Understanding suicidal thoughts and behaviour is to view them as a “cry of pain”. Suicide comes out of mental anguish and unbearable pain. A reaction to overwhelming stresses that arise from the environment, or from the uncontrollability of the mental anguish of itself. As they become more and more convinced that they have failed, or that they have been rejected or abandoned, the anger becomes mixed with hopelessness and despair. The person feels they have run out of solutions to problems that seem unpreventable, intolerably painful, and never-ending. Offers of help are rejected or misinterpreted. The person feels more isolated, increasing his or her feelings of anger and hopelessness, and begins to seek substitute ways of escape the unbearable pain. A tunnel vision ensues, in which normal escape routes are not noticed, only death will end the pain!

Suicide is a breakdown in our meaning system that leads to a profound state of negativism, pessimism, nothingness and emptiness. The will to live has become a will to die. Most of the times, suicide comes right out of the blue with no warning at all. Even if the deceased has been depressed, even if they have talked of suicide, actual death often comes as a huge shock. Working with suicidal people and their families, we can estimate that for every person who commit suicide there will be at least six who are deeply affected, the bereaved family, friends and close workmates. For the survivors enormous problems follow in aftermath of such a death.

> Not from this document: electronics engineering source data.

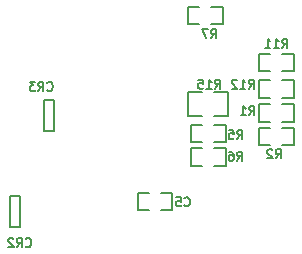
<source format=gbo>
G04 #@! TF.FileFunction,Legend,Bot*
%FSLAX46Y46*%
G04 Gerber Fmt 4.6, Leading zero omitted, Abs format (unit mm)*
G04 Created by KiCad (PCBNEW (2015-06-05 BZR 5717)-product) date Fri 31 Jul 2015 19:12:08 PDT*
%MOMM*%
G01*
G04 APERTURE LIST*
%ADD10C,0.100000*%
%ADD11C,0.152400*%
%ADD12C,0.150000*%
G04 APERTURE END LIST*
D10*
D11*
X147505380Y-95529760D02*
X148455000Y-95529760D01*
X146504620Y-95529760D02*
X145555000Y-95529760D01*
X147505380Y-96970240D02*
X148455000Y-96970240D01*
X145555000Y-96970240D02*
X146504620Y-96970240D01*
X148455000Y-96970240D02*
X148455000Y-95529760D01*
X145555000Y-95529760D02*
X145555000Y-96970240D01*
X134698000Y-98429600D02*
X135558000Y-98429600D01*
X134698000Y-95826100D02*
X135558000Y-95826100D01*
X135558000Y-98429600D02*
X135558000Y-95826100D01*
X134698000Y-95826100D02*
X134698000Y-98429600D01*
X138430000Y-87700000D02*
X137570000Y-87700000D01*
X138430000Y-90303500D02*
X137570000Y-90303500D01*
X137570000Y-87700000D02*
X137570000Y-90303500D01*
X138430000Y-90303500D02*
X138430000Y-87700000D01*
X156754620Y-89488500D02*
X155770000Y-89488500D01*
X155770000Y-89488500D02*
X155770000Y-88011500D01*
X155770000Y-88011500D02*
X156754620Y-88011500D01*
X158730000Y-89488500D02*
X157755380Y-89488500D01*
X158730000Y-89488500D02*
X158730000Y-88011500D01*
X158730000Y-88011500D02*
X157755380Y-88011500D01*
X156754620Y-91488500D02*
X155770000Y-91488500D01*
X155770000Y-91488500D02*
X155770000Y-90011500D01*
X155770000Y-90011500D02*
X156754620Y-90011500D01*
X158730000Y-91488500D02*
X157755380Y-91488500D01*
X158730000Y-91488500D02*
X158730000Y-90011500D01*
X158730000Y-90011500D02*
X157755380Y-90011500D01*
X151995380Y-89761500D02*
X152980000Y-89761500D01*
X152980000Y-89761500D02*
X152980000Y-91238500D01*
X152980000Y-91238500D02*
X151995380Y-91238500D01*
X150020000Y-89761500D02*
X150994620Y-89761500D01*
X150020000Y-89761500D02*
X150020000Y-91238500D01*
X150020000Y-91238500D02*
X150994620Y-91238500D01*
X151995380Y-91761500D02*
X152980000Y-91761500D01*
X152980000Y-91761500D02*
X152980000Y-93238500D01*
X152980000Y-93238500D02*
X151995380Y-93238500D01*
X150020000Y-91761500D02*
X150994620Y-91761500D01*
X150020000Y-91761500D02*
X150020000Y-93238500D01*
X150020000Y-93238500D02*
X150994620Y-93238500D01*
X151745380Y-79761500D02*
X152730000Y-79761500D01*
X152730000Y-79761500D02*
X152730000Y-81238500D01*
X152730000Y-81238500D02*
X151745380Y-81238500D01*
X149770000Y-79761500D02*
X150744620Y-79761500D01*
X149770000Y-79761500D02*
X149770000Y-81238500D01*
X149770000Y-81238500D02*
X150744620Y-81238500D01*
X156754620Y-85238500D02*
X155770000Y-85238500D01*
X155770000Y-85238500D02*
X155770000Y-83761500D01*
X155770000Y-83761500D02*
X156754620Y-83761500D01*
X158730000Y-85238500D02*
X157755380Y-85238500D01*
X158730000Y-85238500D02*
X158730000Y-83761500D01*
X158730000Y-83761500D02*
X157755380Y-83761500D01*
X156754620Y-87488500D02*
X155770000Y-87488500D01*
X155770000Y-87488500D02*
X155770000Y-86011500D01*
X155770000Y-86011500D02*
X156754620Y-86011500D01*
X158730000Y-87488500D02*
X157755380Y-87488500D01*
X158730000Y-87488500D02*
X158730000Y-86011500D01*
X158730000Y-86011500D02*
X157755380Y-86011500D01*
X151002000Y-87015000D02*
X149810000Y-87015000D01*
X149810000Y-87015000D02*
X149810000Y-88985000D01*
X149810000Y-88985000D02*
X151002000Y-88985000D01*
X152018000Y-88985000D02*
X153200000Y-88985000D01*
X153200000Y-88985000D02*
X153200000Y-87015000D01*
D12*
X153200000Y-87015000D02*
X152018000Y-87015000D01*
D11*
X149479000Y-96588943D02*
X149515286Y-96625229D01*
X149624143Y-96661514D01*
X149696714Y-96661514D01*
X149805571Y-96625229D01*
X149878143Y-96552657D01*
X149914428Y-96480086D01*
X149950714Y-96334943D01*
X149950714Y-96226086D01*
X149914428Y-96080943D01*
X149878143Y-96008371D01*
X149805571Y-95935800D01*
X149696714Y-95899514D01*
X149624143Y-95899514D01*
X149515286Y-95935800D01*
X149479000Y-95972086D01*
X148789571Y-95899514D02*
X149152428Y-95899514D01*
X149188714Y-96262371D01*
X149152428Y-96226086D01*
X149079857Y-96189800D01*
X148898428Y-96189800D01*
X148825857Y-96226086D01*
X148789571Y-96262371D01*
X148753286Y-96334943D01*
X148753286Y-96516371D01*
X148789571Y-96588943D01*
X148825857Y-96625229D01*
X148898428Y-96661514D01*
X149079857Y-96661514D01*
X149152428Y-96625229D01*
X149188714Y-96588943D01*
X136042400Y-100043343D02*
X136078686Y-100079629D01*
X136187543Y-100115914D01*
X136260114Y-100115914D01*
X136368971Y-100079629D01*
X136441543Y-100007057D01*
X136477828Y-99934486D01*
X136514114Y-99789343D01*
X136514114Y-99680486D01*
X136477828Y-99535343D01*
X136441543Y-99462771D01*
X136368971Y-99390200D01*
X136260114Y-99353914D01*
X136187543Y-99353914D01*
X136078686Y-99390200D01*
X136042400Y-99426486D01*
X135280400Y-100115914D02*
X135534400Y-99753057D01*
X135715828Y-100115914D02*
X135715828Y-99353914D01*
X135425543Y-99353914D01*
X135352971Y-99390200D01*
X135316686Y-99426486D01*
X135280400Y-99499057D01*
X135280400Y-99607914D01*
X135316686Y-99680486D01*
X135352971Y-99716771D01*
X135425543Y-99753057D01*
X135715828Y-99753057D01*
X134990114Y-99426486D02*
X134953828Y-99390200D01*
X134881257Y-99353914D01*
X134699828Y-99353914D01*
X134627257Y-99390200D01*
X134590971Y-99426486D01*
X134554686Y-99499057D01*
X134554686Y-99571629D01*
X134590971Y-99680486D01*
X135026400Y-100115914D01*
X134554686Y-100115914D01*
X137871200Y-86835343D02*
X137907486Y-86871629D01*
X138016343Y-86907914D01*
X138088914Y-86907914D01*
X138197771Y-86871629D01*
X138270343Y-86799057D01*
X138306628Y-86726486D01*
X138342914Y-86581343D01*
X138342914Y-86472486D01*
X138306628Y-86327343D01*
X138270343Y-86254771D01*
X138197771Y-86182200D01*
X138088914Y-86145914D01*
X138016343Y-86145914D01*
X137907486Y-86182200D01*
X137871200Y-86218486D01*
X137109200Y-86907914D02*
X137363200Y-86545057D01*
X137544628Y-86907914D02*
X137544628Y-86145914D01*
X137254343Y-86145914D01*
X137181771Y-86182200D01*
X137145486Y-86218486D01*
X137109200Y-86291057D01*
X137109200Y-86399914D01*
X137145486Y-86472486D01*
X137181771Y-86508771D01*
X137254343Y-86545057D01*
X137544628Y-86545057D01*
X136855200Y-86145914D02*
X136383486Y-86145914D01*
X136637486Y-86436200D01*
X136528628Y-86436200D01*
X136456057Y-86472486D01*
X136419771Y-86508771D01*
X136383486Y-86581343D01*
X136383486Y-86762771D01*
X136419771Y-86835343D01*
X136456057Y-86871629D01*
X136528628Y-86907914D01*
X136746343Y-86907914D01*
X136818914Y-86871629D01*
X136855200Y-86835343D01*
X154965400Y-88939914D02*
X155219400Y-88577057D01*
X155400828Y-88939914D02*
X155400828Y-88177914D01*
X155110543Y-88177914D01*
X155037971Y-88214200D01*
X155001686Y-88250486D01*
X154965400Y-88323057D01*
X154965400Y-88431914D01*
X155001686Y-88504486D01*
X155037971Y-88540771D01*
X155110543Y-88577057D01*
X155400828Y-88577057D01*
X154239686Y-88939914D02*
X154675114Y-88939914D01*
X154457400Y-88939914D02*
X154457400Y-88177914D01*
X154529971Y-88286771D01*
X154602543Y-88359343D01*
X154675114Y-88395629D01*
X157200600Y-92597514D02*
X157454600Y-92234657D01*
X157636028Y-92597514D02*
X157636028Y-91835514D01*
X157345743Y-91835514D01*
X157273171Y-91871800D01*
X157236886Y-91908086D01*
X157200600Y-91980657D01*
X157200600Y-92089514D01*
X157236886Y-92162086D01*
X157273171Y-92198371D01*
X157345743Y-92234657D01*
X157636028Y-92234657D01*
X156910314Y-91908086D02*
X156874028Y-91871800D01*
X156801457Y-91835514D01*
X156620028Y-91835514D01*
X156547457Y-91871800D01*
X156511171Y-91908086D01*
X156474886Y-91980657D01*
X156474886Y-92053229D01*
X156511171Y-92162086D01*
X156946600Y-92597514D01*
X156474886Y-92597514D01*
X153949400Y-90971914D02*
X154203400Y-90609057D01*
X154384828Y-90971914D02*
X154384828Y-90209914D01*
X154094543Y-90209914D01*
X154021971Y-90246200D01*
X153985686Y-90282486D01*
X153949400Y-90355057D01*
X153949400Y-90463914D01*
X153985686Y-90536486D01*
X154021971Y-90572771D01*
X154094543Y-90609057D01*
X154384828Y-90609057D01*
X153259971Y-90209914D02*
X153622828Y-90209914D01*
X153659114Y-90572771D01*
X153622828Y-90536486D01*
X153550257Y-90500200D01*
X153368828Y-90500200D01*
X153296257Y-90536486D01*
X153259971Y-90572771D01*
X153223686Y-90645343D01*
X153223686Y-90826771D01*
X153259971Y-90899343D01*
X153296257Y-90935629D01*
X153368828Y-90971914D01*
X153550257Y-90971914D01*
X153622828Y-90935629D01*
X153659114Y-90899343D01*
X153949400Y-92800714D02*
X154203400Y-92437857D01*
X154384828Y-92800714D02*
X154384828Y-92038714D01*
X154094543Y-92038714D01*
X154021971Y-92075000D01*
X153985686Y-92111286D01*
X153949400Y-92183857D01*
X153949400Y-92292714D01*
X153985686Y-92365286D01*
X154021971Y-92401571D01*
X154094543Y-92437857D01*
X154384828Y-92437857D01*
X153296257Y-92038714D02*
X153441400Y-92038714D01*
X153513971Y-92075000D01*
X153550257Y-92111286D01*
X153622828Y-92220143D01*
X153659114Y-92365286D01*
X153659114Y-92655571D01*
X153622828Y-92728143D01*
X153586543Y-92764429D01*
X153513971Y-92800714D01*
X153368828Y-92800714D01*
X153296257Y-92764429D01*
X153259971Y-92728143D01*
X153223686Y-92655571D01*
X153223686Y-92474143D01*
X153259971Y-92401571D01*
X153296257Y-92365286D01*
X153368828Y-92329000D01*
X153513971Y-92329000D01*
X153586543Y-92365286D01*
X153622828Y-92401571D01*
X153659114Y-92474143D01*
X151714200Y-82437514D02*
X151968200Y-82074657D01*
X152149628Y-82437514D02*
X152149628Y-81675514D01*
X151859343Y-81675514D01*
X151786771Y-81711800D01*
X151750486Y-81748086D01*
X151714200Y-81820657D01*
X151714200Y-81929514D01*
X151750486Y-82002086D01*
X151786771Y-82038371D01*
X151859343Y-82074657D01*
X152149628Y-82074657D01*
X151460200Y-81675514D02*
X150952200Y-81675514D01*
X151278771Y-82437514D01*
X157766657Y-83250314D02*
X158020657Y-82887457D01*
X158202085Y-83250314D02*
X158202085Y-82488314D01*
X157911800Y-82488314D01*
X157839228Y-82524600D01*
X157802943Y-82560886D01*
X157766657Y-82633457D01*
X157766657Y-82742314D01*
X157802943Y-82814886D01*
X157839228Y-82851171D01*
X157911800Y-82887457D01*
X158202085Y-82887457D01*
X157040943Y-83250314D02*
X157476371Y-83250314D01*
X157258657Y-83250314D02*
X157258657Y-82488314D01*
X157331228Y-82597171D01*
X157403800Y-82669743D01*
X157476371Y-82706029D01*
X156315229Y-83250314D02*
X156750657Y-83250314D01*
X156532943Y-83250314D02*
X156532943Y-82488314D01*
X156605514Y-82597171D01*
X156678086Y-82669743D01*
X156750657Y-82706029D01*
X154921857Y-86704714D02*
X155175857Y-86341857D01*
X155357285Y-86704714D02*
X155357285Y-85942714D01*
X155067000Y-85942714D01*
X154994428Y-85979000D01*
X154958143Y-86015286D01*
X154921857Y-86087857D01*
X154921857Y-86196714D01*
X154958143Y-86269286D01*
X154994428Y-86305571D01*
X155067000Y-86341857D01*
X155357285Y-86341857D01*
X154196143Y-86704714D02*
X154631571Y-86704714D01*
X154413857Y-86704714D02*
X154413857Y-85942714D01*
X154486428Y-86051571D01*
X154559000Y-86124143D01*
X154631571Y-86160429D01*
X153905857Y-86015286D02*
X153869571Y-85979000D01*
X153797000Y-85942714D01*
X153615571Y-85942714D01*
X153543000Y-85979000D01*
X153506714Y-86015286D01*
X153470429Y-86087857D01*
X153470429Y-86160429D01*
X153506714Y-86269286D01*
X153942143Y-86704714D01*
X153470429Y-86704714D01*
X152077057Y-86704714D02*
X152331057Y-86341857D01*
X152512485Y-86704714D02*
X152512485Y-85942714D01*
X152222200Y-85942714D01*
X152149628Y-85979000D01*
X152113343Y-86015286D01*
X152077057Y-86087857D01*
X152077057Y-86196714D01*
X152113343Y-86269286D01*
X152149628Y-86305571D01*
X152222200Y-86341857D01*
X152512485Y-86341857D01*
X151351343Y-86704714D02*
X151786771Y-86704714D01*
X151569057Y-86704714D02*
X151569057Y-85942714D01*
X151641628Y-86051571D01*
X151714200Y-86124143D01*
X151786771Y-86160429D01*
X150661914Y-85942714D02*
X151024771Y-85942714D01*
X151061057Y-86305571D01*
X151024771Y-86269286D01*
X150952200Y-86233000D01*
X150770771Y-86233000D01*
X150698200Y-86269286D01*
X150661914Y-86305571D01*
X150625629Y-86378143D01*
X150625629Y-86559571D01*
X150661914Y-86632143D01*
X150698200Y-86668429D01*
X150770771Y-86704714D01*
X150952200Y-86704714D01*
X151024771Y-86668429D01*
X151061057Y-86632143D01*
M02*

</source>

And what can I as a mental health professional provide? I can’t answer all questions. But I help to bring hope to those in despair. I offer support. I help my clients to see that perhaps some of their problems are solvable. Hep them gain some distance from the constant propaganda of their mind that would convince them they are a failure. Help them balance between acceptance and change. I allow my client to see their moods as normal. I encourage them reframe the question of, “How can I make everything different?” to, “How can I take care of myself right now?”. I encourage client to be gentle with themselves.

“The mind is its own place, and in itself can make a Heav’n of Hell or a Hell of Heav’n.” -John Milton

Reference:

Williams, M. (n.d.). Cry of pain: Understanding suicide and the suicidal mind.